Workshop Goals
Workshop Approach
- The workshop will start with a talk from the US Army to discuss current and future vehicles. The impact that dynamic stall (DS) has on currently deployed vehicles, and the issues that dynamic stall may have on future designs will be discussed.
- The Workshop will be divided into 4 topic areas: Experimental, Computational, Theoretical/Empirical Modeling, Control of DS
- A group of experts that lead research in each area will work together to create a 1-hour presentation that discusses the state of the art, what we know does not work, and issues that still remain to be resolved. This can/will include research and advances made by these experts – but will also include other research/advances that the group feels are important. See Questionnaire later in this package for some guidance in working with your group.

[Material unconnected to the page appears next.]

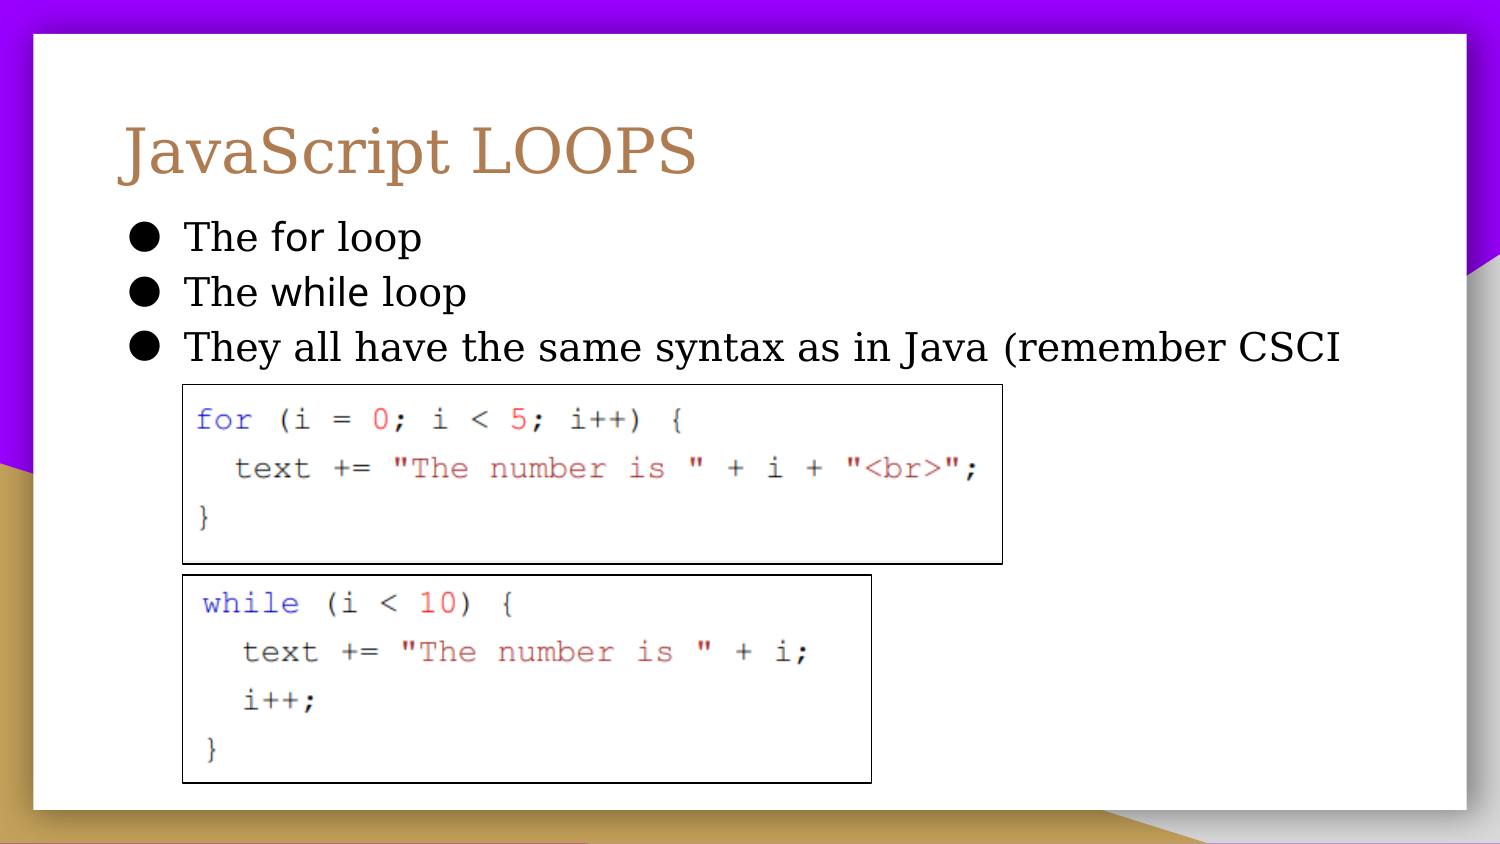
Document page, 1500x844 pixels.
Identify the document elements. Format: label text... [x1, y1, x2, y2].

- A few 10-minute vignette presentations from attendees not in the “SotA” expert groups will be sought. If there are not enough, we can fill in with information not in the one-hour presentation
- Panel discussion on the topic area with the group experts serving as the panel members
- Archival papers that discuss each topic area as well as the kickoff discussion will be written by the experts. A special issue/section in a top journal is being negotiated. Conference paper(s) discussing the workshop will also be proposed to promote dissemination of the ideas.
Purpose of the Workshop
- This workshop is designed to impart to the broader community the advances and current state of the art in the understanding and prediction of rotorcraft-related dynamic stall.
- It is important that these capabilities are more widely known; even with the plethora of peer-reviewed journals, there is still significant duplication on topics that have already been resolved, such as the modeling 3D separation in 2D isn’t sufficient.
- It is further necessary to determine the future path of research in this area; what gaps in knowledge or roadblocks in methods development still remain?
- In particular, active flow control (AFC) of dynamic stall has had significant funding in the past, but there are still no systems installed on current vehicles. Are there physics that can be exploited to make AFC viable?
- Are there results from dynamic stall research on rotorcraft that can be leveraged in other fields such as fixed wing, wind/wave energy, and engine systems?